• _Exercise objective_:
All lines from the one containing "middle_click_drag(171, 392, 416, 339)" down to the one containing "left_click(413, 340)", both ends included, are to be given again exactly; omit the rest of the listing below.

• _Given data_:

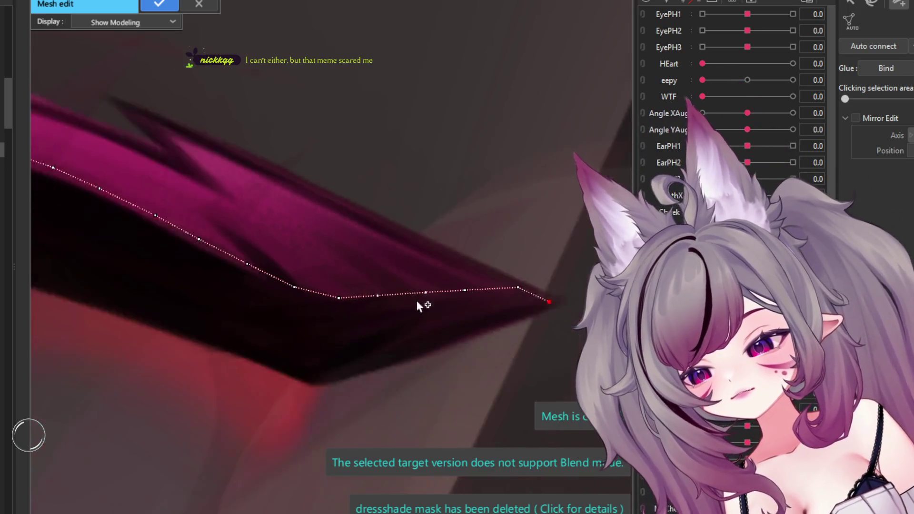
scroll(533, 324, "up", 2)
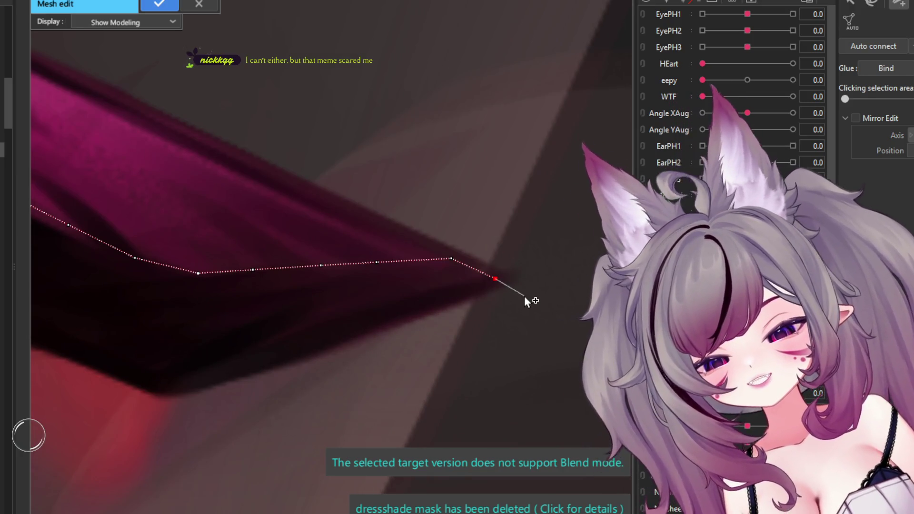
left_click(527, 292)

...

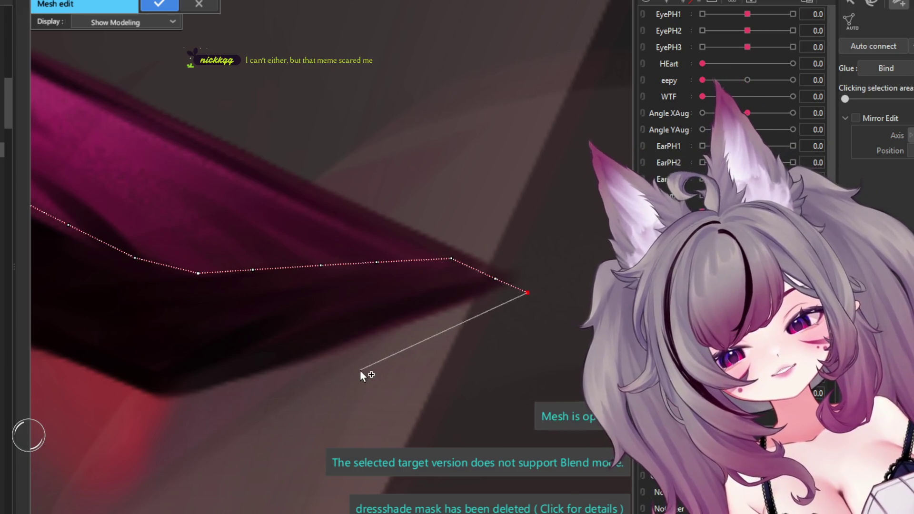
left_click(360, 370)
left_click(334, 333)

---

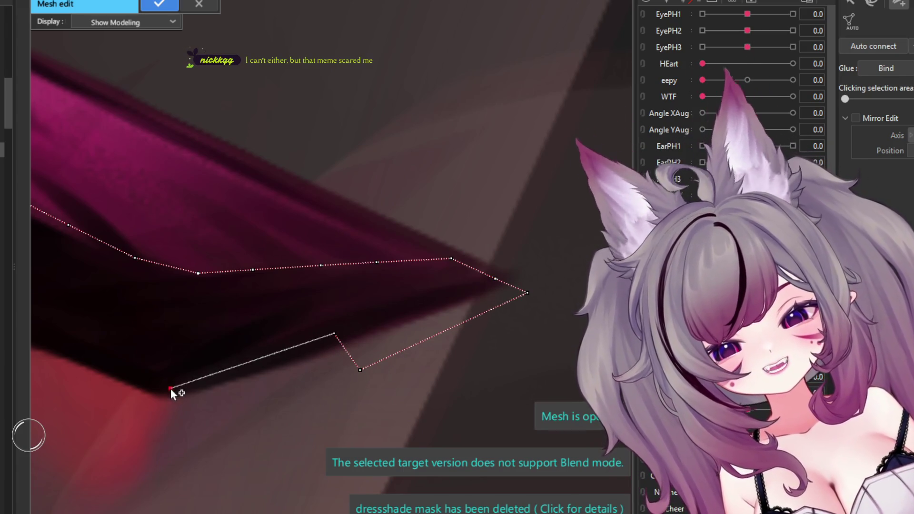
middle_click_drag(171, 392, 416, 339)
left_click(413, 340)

• _Your response_:
middle_click_drag(171, 392, 416, 339)
left_click(413, 340)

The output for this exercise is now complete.